• [ИСХОДНЫЙ ТЕКСТ]:
* * * * *

Молчит пустыня. В даль без звука
Колючий ветер гонит прах, –
И наших песен злая скука
Язвя кривится на губах.

В целом, однако, «Молодость» — сборник ещё не зрелого поэта. Будущий Ходасевич угадывается здесь разве что точностью слов и выражений да скепсисом по поводу всего и вся.

Сборник «Счастливый домик»
Гораздо больше от настоящего Ходасевича — во всяком случае, от его поэтической интонации — в сборнике «Счастливый домик». Рваная, рубленая интонация, которую начинает использовать в своих стихах Ходасевич, предполагает то открытое отвращение, с которым он бросает в лицо времени эти слова. Отсюда и несколько ироническое, желчное звучание его стиха.
О скука, тощий пес, взывающий к луне!
Ты – ветер времени, свистящий в уши мне!

Поэт на земле подобен певцу Орфею, вернувшемуся в опустевший мир из царства мертвых, где навсегда потерял возлюбленную — Эвридику:
И вот пою, пою с последней силой
О том, что жизнь пережита вполне,
Что Эвридики нет, что нет подруги милой,
А глупый тигр ласкается ко мне –

Так в 1910 г., в «Возвращении Орфея», Ходасевич декларировал свою тоску по гармонии в насквозь дисгармоническом мире, который лишён всякой надежды на счастье и согласие. В стихах этого сборника слышится тоска по всепонимающему, всевидящему Богу, для которого и поет Орфей, но у него нет никакой надежды, что его земной голос будет услышан. В «Счастливом домике» Ходасевич заплатил щедрую дань стилизации (что вообще характерно для серебряного века). Тут и отголоски греческой и римской поэзии, и строфы, которые заставляют вспомнить о романтизме XIX столетия. Но эти стилизации насыщены у него конкретными, зримыми образами, деталями. Так открывающее раздел стихотворение с характерным названием «Звезда над пальмою» 1916 г. заканчивается пронзительными строчками:
Ах, из роз люблю я сердцем лживым
Только ту, что жжет огнем ревнивым,
Что зубами с голубым отливом
Прикусила хитрая Кармен!

* * * * *

• [ПЕРЕЧЕНЬ ЗАПИСЕЙ]:

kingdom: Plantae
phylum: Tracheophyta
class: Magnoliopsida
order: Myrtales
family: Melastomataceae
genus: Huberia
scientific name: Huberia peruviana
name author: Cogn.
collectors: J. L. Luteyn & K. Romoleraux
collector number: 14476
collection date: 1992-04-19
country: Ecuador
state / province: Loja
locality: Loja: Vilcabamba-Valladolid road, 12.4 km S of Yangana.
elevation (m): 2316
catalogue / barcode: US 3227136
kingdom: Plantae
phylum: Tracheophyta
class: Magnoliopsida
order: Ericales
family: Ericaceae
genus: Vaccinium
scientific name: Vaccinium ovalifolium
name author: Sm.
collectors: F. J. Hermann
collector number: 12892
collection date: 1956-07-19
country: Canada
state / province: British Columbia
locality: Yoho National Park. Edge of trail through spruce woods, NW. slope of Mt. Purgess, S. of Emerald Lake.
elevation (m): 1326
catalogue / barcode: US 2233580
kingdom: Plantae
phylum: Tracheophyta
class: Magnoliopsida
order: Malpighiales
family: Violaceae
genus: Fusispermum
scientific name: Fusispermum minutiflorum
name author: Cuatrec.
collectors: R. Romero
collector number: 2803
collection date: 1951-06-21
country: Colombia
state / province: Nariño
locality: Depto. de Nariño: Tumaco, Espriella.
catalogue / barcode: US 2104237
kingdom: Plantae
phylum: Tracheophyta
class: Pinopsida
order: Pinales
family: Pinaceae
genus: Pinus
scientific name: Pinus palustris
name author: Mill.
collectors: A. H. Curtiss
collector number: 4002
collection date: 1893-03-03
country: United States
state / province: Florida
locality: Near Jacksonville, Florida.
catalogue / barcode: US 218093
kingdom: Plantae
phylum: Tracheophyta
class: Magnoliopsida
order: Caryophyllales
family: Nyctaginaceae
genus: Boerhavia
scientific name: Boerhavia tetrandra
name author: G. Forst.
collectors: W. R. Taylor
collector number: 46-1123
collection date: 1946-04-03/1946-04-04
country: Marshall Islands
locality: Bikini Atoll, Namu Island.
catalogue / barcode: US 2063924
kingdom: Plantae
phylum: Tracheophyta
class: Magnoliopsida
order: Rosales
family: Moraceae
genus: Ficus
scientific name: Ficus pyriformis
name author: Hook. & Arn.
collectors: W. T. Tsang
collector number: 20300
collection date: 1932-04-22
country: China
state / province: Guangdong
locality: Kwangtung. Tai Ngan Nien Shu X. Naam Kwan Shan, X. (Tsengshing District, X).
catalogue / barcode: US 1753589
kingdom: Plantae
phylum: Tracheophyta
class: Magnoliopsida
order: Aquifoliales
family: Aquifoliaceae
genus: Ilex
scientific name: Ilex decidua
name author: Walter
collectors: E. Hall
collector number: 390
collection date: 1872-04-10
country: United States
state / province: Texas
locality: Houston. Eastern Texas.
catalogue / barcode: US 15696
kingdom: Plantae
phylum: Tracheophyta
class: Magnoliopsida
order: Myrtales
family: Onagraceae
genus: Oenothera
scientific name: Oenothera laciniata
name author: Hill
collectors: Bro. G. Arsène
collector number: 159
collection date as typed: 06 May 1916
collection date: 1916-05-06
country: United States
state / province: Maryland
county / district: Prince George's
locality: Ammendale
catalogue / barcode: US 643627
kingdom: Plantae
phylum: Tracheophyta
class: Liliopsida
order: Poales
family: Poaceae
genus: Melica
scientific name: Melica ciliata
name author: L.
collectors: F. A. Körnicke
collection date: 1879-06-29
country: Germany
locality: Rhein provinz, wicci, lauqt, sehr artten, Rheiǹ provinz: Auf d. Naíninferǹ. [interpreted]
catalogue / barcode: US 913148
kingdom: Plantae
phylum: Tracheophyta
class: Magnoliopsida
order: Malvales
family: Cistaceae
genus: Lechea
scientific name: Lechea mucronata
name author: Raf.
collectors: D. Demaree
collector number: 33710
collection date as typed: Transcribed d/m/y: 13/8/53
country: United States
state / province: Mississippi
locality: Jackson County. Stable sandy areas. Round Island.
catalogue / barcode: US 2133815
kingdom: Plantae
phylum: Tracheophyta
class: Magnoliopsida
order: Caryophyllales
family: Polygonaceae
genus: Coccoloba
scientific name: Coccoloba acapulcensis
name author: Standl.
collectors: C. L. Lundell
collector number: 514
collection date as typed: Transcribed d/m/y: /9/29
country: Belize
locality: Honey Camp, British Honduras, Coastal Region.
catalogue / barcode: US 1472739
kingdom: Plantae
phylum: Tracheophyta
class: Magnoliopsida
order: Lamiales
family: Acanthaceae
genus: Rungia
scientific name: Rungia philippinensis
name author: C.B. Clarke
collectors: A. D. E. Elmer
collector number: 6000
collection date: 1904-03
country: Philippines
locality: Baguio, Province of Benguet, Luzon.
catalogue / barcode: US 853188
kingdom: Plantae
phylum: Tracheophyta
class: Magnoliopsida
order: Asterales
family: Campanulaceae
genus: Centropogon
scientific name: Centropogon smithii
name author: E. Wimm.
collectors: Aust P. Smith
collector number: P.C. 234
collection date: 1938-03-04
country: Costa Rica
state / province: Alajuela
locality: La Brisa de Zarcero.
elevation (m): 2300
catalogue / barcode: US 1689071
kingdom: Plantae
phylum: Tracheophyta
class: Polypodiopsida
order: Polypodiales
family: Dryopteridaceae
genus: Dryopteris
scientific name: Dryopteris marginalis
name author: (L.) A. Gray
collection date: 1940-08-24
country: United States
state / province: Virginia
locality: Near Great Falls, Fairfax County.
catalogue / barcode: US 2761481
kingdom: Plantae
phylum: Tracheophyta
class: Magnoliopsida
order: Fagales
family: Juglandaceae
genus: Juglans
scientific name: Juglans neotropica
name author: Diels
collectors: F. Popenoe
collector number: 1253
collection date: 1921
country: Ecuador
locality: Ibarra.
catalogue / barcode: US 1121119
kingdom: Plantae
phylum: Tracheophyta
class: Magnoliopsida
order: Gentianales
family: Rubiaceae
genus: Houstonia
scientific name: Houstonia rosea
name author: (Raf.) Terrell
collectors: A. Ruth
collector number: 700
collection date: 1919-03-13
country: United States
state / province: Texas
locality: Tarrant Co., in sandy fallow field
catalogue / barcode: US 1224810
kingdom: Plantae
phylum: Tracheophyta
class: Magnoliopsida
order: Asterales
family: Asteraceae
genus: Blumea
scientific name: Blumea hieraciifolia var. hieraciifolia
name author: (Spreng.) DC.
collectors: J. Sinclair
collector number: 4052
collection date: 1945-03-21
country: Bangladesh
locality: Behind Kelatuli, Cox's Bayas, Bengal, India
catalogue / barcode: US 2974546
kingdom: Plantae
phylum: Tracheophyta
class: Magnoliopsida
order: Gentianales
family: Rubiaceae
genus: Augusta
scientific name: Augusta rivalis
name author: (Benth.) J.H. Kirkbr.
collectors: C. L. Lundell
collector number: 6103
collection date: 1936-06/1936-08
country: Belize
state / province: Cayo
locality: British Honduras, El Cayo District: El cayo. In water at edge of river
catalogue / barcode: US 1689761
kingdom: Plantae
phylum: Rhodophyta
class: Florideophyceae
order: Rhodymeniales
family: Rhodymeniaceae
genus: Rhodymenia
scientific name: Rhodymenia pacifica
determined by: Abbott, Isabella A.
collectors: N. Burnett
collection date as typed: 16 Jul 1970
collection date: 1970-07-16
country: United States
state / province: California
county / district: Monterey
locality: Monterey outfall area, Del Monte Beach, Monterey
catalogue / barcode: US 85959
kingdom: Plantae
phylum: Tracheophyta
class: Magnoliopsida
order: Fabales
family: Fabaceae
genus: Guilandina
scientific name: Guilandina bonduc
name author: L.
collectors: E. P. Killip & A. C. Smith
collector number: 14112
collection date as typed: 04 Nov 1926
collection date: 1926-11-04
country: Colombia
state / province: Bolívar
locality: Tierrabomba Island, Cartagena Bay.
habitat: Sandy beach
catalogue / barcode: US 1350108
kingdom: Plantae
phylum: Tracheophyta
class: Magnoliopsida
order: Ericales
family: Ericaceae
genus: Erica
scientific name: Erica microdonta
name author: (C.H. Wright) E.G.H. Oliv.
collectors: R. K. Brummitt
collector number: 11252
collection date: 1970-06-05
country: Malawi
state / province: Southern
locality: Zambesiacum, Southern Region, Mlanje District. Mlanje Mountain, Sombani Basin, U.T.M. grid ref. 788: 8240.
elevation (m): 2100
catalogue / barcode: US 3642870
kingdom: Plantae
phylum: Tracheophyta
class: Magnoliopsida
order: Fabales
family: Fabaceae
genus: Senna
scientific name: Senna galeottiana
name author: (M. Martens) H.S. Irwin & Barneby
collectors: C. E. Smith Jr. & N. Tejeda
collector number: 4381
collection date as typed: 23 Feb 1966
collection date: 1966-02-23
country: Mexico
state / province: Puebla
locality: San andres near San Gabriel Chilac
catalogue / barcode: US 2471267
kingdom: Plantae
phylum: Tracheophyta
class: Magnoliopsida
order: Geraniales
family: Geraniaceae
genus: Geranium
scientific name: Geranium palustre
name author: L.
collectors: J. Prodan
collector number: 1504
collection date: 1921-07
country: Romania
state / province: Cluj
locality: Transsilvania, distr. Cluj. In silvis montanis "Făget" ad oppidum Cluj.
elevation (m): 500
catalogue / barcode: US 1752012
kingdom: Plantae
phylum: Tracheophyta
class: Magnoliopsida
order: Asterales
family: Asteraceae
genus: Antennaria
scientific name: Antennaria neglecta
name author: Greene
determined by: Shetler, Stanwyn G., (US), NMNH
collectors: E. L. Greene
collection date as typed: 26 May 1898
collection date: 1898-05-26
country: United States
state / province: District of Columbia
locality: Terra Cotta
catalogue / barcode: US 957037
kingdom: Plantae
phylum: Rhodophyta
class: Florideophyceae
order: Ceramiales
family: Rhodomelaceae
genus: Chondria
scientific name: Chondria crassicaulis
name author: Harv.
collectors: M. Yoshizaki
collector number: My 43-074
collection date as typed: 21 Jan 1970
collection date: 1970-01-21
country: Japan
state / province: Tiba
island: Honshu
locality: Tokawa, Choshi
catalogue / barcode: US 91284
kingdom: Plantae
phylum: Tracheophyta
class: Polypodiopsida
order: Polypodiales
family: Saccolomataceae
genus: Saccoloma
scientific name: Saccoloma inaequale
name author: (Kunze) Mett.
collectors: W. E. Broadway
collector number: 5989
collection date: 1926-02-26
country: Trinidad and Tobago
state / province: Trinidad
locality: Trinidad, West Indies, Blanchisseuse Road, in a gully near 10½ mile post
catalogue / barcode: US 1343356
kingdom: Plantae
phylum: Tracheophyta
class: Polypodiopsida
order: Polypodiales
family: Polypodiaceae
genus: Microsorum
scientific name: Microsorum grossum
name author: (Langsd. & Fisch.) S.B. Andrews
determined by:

* * * * *

• [ЗАДАНИЯ]:
(1) Переведите на английский язык предложение из текста о Ходасевиче: «В целом, однако, «Молодость» — сборник ещё не зрелого поэта.»
(2) Представьте в виде таблицы Markdown строки перечня записей, начиная со строки, содержащей «family: Violaceae», и заканчивая строкой, содержащей «state / province: Florida», включая обе. В таблице должно быть два столбца: «№» с порядковым номером строки и «Строка записи» с её текстом. Пустые строки не включайте, другие строки перечня тоже.

• [ОТВЕТЫ К ЗАДАНИЯМ]:
(1) On the whole, however, "Youth" is the collection of a poet who is not yet mature.

(2)
| № | Строка записи |
|---|---|
| 1 | family: Violaceae |
| 2 | genus: Fusispermum |
| 3 | scientific name: Fusispermum minutiflorum |
| 4 | name author: Cuatrec. |
| 5 | collectors: R. Romero |
| 6 | collector number: 2803 |
| 7 | collection date: 1951-06-21 |
| 8 | country: Colombia |
| 9 | state / province: Nariño |
| 10 | locality: Depto. de Nariño: Tumaco, Espriella. |
| 11 | catalogue / barcode: US 2104237 |
| 12 | kingdom: Plantae |
| 13 | phylum: Tracheophyta |
| 14 | class: Pinopsida |
| 15 | order: Pinales |
| 16 | family: Pinaceae |
| 17 | genus: Pinus |
| 18 | scientific name: Pinus palustris |
| 19 | name author: Mill. |
| 20 | collectors: A. H. Curtiss |
| 21 | collector number: 4002 |
| 22 | collection date: 1893-03-03 |
| 23 | country: United States |
| 24 | state / province: Florida |